STUDY MATERIAL section start

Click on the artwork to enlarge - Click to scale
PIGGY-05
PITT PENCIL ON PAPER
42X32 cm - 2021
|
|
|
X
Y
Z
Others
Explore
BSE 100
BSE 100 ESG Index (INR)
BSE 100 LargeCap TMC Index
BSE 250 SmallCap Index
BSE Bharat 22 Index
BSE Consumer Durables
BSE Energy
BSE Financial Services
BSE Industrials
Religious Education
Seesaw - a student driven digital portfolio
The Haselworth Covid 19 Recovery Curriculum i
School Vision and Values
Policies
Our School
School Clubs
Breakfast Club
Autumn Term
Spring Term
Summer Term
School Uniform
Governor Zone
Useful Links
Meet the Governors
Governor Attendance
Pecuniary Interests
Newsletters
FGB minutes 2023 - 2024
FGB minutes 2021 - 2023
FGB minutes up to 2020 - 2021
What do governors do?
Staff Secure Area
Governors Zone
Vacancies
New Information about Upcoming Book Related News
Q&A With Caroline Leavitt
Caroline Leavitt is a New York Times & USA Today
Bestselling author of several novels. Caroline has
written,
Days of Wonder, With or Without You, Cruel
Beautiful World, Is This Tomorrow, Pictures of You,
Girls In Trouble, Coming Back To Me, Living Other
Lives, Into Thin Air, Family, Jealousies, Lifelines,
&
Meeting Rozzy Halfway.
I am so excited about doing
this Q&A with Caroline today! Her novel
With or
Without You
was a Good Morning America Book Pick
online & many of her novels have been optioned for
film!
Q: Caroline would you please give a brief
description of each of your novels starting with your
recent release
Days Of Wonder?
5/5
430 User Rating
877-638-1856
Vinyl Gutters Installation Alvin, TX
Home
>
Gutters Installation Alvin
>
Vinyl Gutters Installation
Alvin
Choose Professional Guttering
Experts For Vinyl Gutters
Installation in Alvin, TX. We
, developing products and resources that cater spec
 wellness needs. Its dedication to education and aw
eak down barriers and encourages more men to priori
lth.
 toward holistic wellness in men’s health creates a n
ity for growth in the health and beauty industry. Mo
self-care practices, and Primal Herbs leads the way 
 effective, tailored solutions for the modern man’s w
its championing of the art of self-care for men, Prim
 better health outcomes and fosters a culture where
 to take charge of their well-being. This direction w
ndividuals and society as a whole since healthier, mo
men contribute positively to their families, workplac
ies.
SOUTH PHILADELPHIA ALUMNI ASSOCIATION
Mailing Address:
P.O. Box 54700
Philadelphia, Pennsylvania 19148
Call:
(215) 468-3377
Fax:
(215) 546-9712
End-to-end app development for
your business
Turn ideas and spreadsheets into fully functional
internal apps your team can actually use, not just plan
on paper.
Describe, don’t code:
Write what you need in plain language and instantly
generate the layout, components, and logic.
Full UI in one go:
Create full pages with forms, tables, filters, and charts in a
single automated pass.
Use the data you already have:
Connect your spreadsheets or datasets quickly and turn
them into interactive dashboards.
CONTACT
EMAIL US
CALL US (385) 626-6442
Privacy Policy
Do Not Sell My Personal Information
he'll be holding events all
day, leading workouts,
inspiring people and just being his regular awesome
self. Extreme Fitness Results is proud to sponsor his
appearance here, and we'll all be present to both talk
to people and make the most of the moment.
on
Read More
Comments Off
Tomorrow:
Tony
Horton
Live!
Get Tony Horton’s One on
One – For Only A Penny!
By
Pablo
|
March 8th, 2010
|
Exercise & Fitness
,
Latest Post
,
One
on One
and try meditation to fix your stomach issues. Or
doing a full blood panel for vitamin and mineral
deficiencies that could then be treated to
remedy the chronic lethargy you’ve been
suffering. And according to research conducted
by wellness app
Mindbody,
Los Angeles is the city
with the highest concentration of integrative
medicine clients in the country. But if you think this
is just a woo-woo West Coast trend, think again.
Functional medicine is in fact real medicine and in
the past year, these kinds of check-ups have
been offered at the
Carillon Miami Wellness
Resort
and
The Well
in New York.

STUDY MATERIAL section end

### EXERCISE BRIEF
Copy out the text of every entry above line for line, keeping each word, symbol, and line break unchanged.

### SOLUTION TO THIS EXERCISE
Click on the artwork to enlarge - Click to scale
PIGGY-05
PITT PENCIL ON PAPER
42X32 cm - 2021
|
|
|
X
Y
Z
Others
Explore
BSE 100
BSE 100 ESG Index (INR)
BSE 100 LargeCap TMC Index
BSE 250 SmallCap Index
BSE Bharat 22 Index
BSE Consumer Durables
BSE Energy
BSE Financial Services
BSE Industrials
Religious Education
Seesaw - a student driven digital portfolio
The Haselworth Covid 19 Recovery Curriculum i
School Vision and Values
Policies
Our School
School Clubs
Breakfast Club
Autumn Term
Spring Term
Summer Term
School Uniform
Governor Zone
Useful Links
Meet the Governors
Governor Attendance
Pecuniary Interests
Newsletters
FGB minutes 2023 - 2024
FGB minutes 2021 - 2023
FGB minutes up to 2020 - 2021
What do governors do?
Staff Secure Area
Governors Zone
Vacancies
New Information about Upcoming Book Related News
Q&A With Caroline Leavitt
Caroline Leavitt is a New York Times & USA Today
Bestselling author of several novels. Caroline has
written,
Days of Wonder, With or Without You, Cruel
Beautiful World, Is This Tomorrow, Pictures of You,
Girls In Trouble, Coming Back To Me, Living Other
Lives, Into Thin Air, Family, Jealousies, Lifelines,
&
Meeting Rozzy Halfway.
I am so excited about doing
this Q&A with Caroline today! Her novel
With or
Without You
was a Good Morning America Book Pick
online & many of her novels have been optioned for
film!
Q: Caroline would you please give a brief
description of each of your novels starting with your
recent release
Days Of Wonder?
5/5
430 User Rating
877-638-1856
Vinyl Gutters Installation Alvin, TX
Home
>
Gutters Installation Alvin
>
Vinyl Gutters Installation
Alvin
Choose Professional Guttering
Experts For Vinyl Gutters
Installation in Alvin, TX. We
, developing products and resources that cater spec
 wellness needs. Its dedication to education and aw
eak down barriers and encourages more men to priori
lth.
 toward holistic wellness in men’s health creates a n
ity for growth in the health and beauty industry. Mo
self-care practices, and Primal Herbs leads the way 
 effective, tailored solutions for the modern man’s w
its championing of the art of self-care for men, Prim
 better health outcomes and fosters a culture where
 to take charge of their well-being. This direction w
ndividuals and society as a whole since healthier, mo
men contribute positively to their families, workplac
ies.
SOUTH PHILADELPHIA ALUMNI ASSOCIATION
Mailing Address:
P.O. Box 54700
Philadelphia, Pennsylvania 19148
Call:
(215) 468-3377
Fax:
(215) 546-9712
End-to-end app development for
your business
Turn ideas and spreadsheets into fully functional
internal apps your team can actually use, not just plan
on paper.
Describe, don’t code:
Write what you need in plain language and instantly
generate the layout, components, and logic.
Full UI in one go:
Create full pages with forms, tables, filters, and charts in a
single automated pass.
Use the data you already have:
Connect your spreadsheets or datasets quickly and turn
them into interactive dashboards.
CONTACT
EMAIL US
CALL US (385) 626-6442
Privacy Policy
Do Not Sell My Personal Information
he'll be holding events all
day, leading workouts,
inspiring people and just being his regular awesome
self. Extreme Fitness Results is proud to sponsor his
appearance here, and we'll all be present to both talk
to people and make the most of the moment.
on
Read More
Comments Off
Tomorrow:
Tony
Horton
Live!
Get Tony Horton’s One on
One – For Only A Penny!
By
Pablo
|
March 8th, 2010
|
Exercise & Fitness
,
Latest Post
,
One
on One
and try meditation to fix your stomach issues. Or
doing a full blood panel for vitamin and mineral
deficiencies that could then be treated to
remedy the chronic lethargy you’ve been
suffering. And according to research conducted
by wellness app
Mindbody,
Los Angeles is the city
with the highest concentration of integrative
medicine clients in the country. But if you think this
is just a woo-woo West Coast trend, think again.
Functional medicine is in fact real medicine and in
the past year, these kinds of check-ups have
been offered at the
Carillon Miami Wellness
Resort
and
The Well
in New York.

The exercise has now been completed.